[Entries supplied]

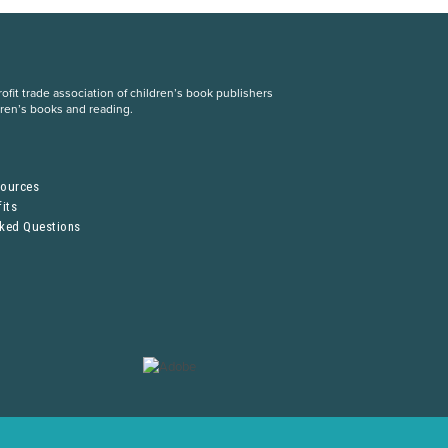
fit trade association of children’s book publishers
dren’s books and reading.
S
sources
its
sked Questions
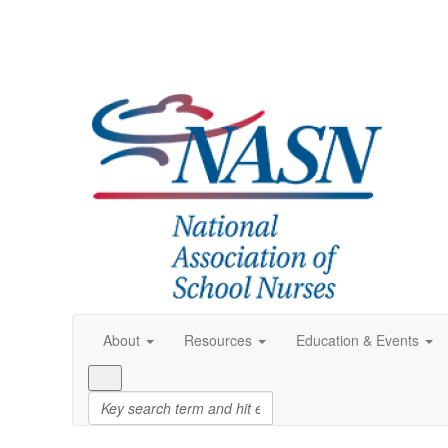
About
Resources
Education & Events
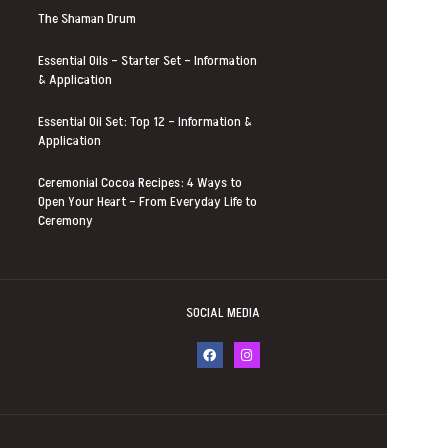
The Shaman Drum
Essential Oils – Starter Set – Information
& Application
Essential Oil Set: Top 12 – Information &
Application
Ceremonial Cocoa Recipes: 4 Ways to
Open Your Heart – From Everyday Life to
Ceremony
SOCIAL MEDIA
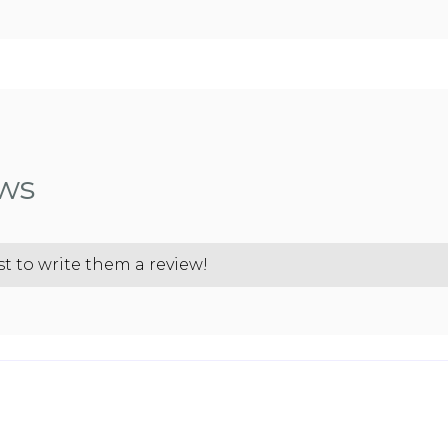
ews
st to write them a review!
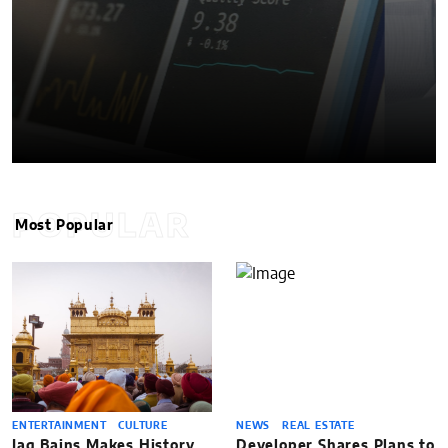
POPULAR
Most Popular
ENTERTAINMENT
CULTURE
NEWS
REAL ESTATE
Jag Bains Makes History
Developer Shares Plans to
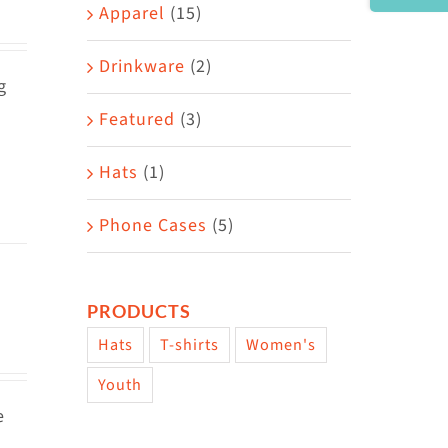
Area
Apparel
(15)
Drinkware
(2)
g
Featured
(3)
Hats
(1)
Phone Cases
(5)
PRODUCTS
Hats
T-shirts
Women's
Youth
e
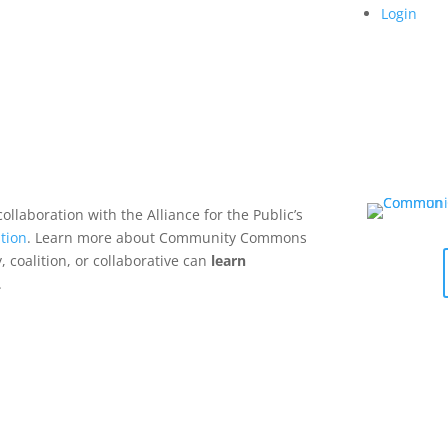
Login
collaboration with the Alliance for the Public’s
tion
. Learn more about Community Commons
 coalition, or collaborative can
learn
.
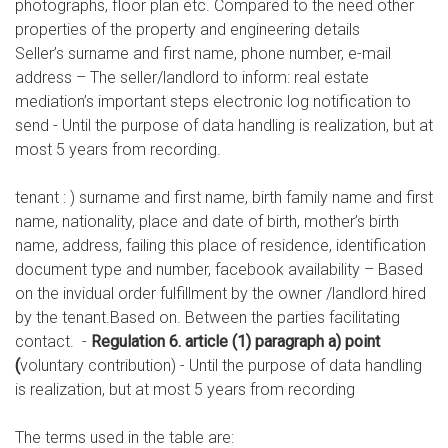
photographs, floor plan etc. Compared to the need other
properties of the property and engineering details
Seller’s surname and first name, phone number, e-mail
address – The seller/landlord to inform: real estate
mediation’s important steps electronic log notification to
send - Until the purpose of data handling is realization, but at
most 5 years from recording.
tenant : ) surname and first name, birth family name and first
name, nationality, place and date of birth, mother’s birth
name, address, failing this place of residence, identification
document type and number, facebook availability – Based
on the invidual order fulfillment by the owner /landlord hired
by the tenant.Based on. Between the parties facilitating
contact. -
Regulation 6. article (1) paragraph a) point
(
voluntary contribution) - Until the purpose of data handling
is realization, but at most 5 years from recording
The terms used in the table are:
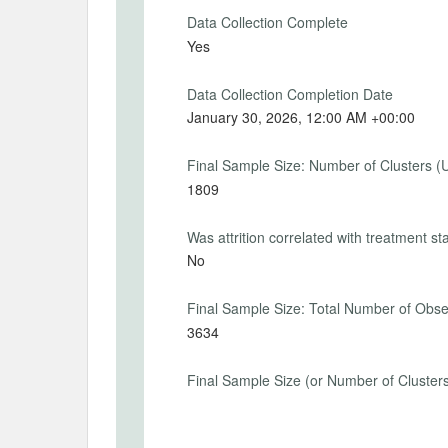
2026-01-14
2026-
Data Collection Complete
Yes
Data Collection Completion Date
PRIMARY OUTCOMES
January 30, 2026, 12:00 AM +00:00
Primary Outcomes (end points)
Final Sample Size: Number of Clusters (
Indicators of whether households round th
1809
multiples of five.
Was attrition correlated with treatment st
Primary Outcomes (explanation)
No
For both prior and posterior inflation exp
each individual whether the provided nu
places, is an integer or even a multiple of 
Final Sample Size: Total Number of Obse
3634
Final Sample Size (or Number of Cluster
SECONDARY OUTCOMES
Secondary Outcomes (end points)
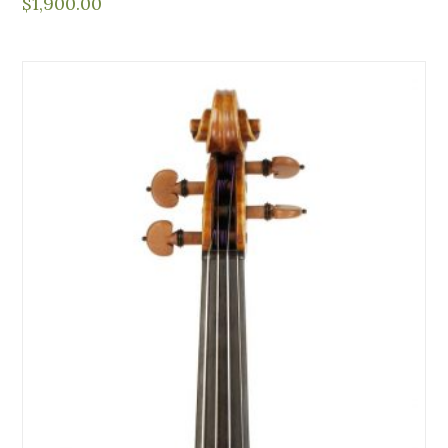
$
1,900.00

[/Entries supplied]
[Entries supplied]

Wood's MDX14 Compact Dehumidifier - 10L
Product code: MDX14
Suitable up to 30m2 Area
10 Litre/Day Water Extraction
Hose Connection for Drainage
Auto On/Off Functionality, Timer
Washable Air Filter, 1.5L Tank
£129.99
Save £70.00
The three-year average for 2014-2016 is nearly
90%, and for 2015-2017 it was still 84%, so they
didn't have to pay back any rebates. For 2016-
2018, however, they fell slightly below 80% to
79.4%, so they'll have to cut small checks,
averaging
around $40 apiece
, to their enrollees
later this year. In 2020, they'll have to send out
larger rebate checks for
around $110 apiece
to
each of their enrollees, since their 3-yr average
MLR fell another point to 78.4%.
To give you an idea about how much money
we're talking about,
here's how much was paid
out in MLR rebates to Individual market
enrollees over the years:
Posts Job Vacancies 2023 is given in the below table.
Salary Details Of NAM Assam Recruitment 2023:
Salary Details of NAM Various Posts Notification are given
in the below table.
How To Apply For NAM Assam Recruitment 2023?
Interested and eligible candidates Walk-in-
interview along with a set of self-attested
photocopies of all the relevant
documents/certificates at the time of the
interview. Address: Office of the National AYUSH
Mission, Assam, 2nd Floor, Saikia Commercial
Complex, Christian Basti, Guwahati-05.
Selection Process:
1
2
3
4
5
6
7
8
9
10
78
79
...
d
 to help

[/Entries supplied]

### The task
Count the lines in the material above that contain the string "Size", matching case exactly, and reply with the number alone.

### Response to this task
3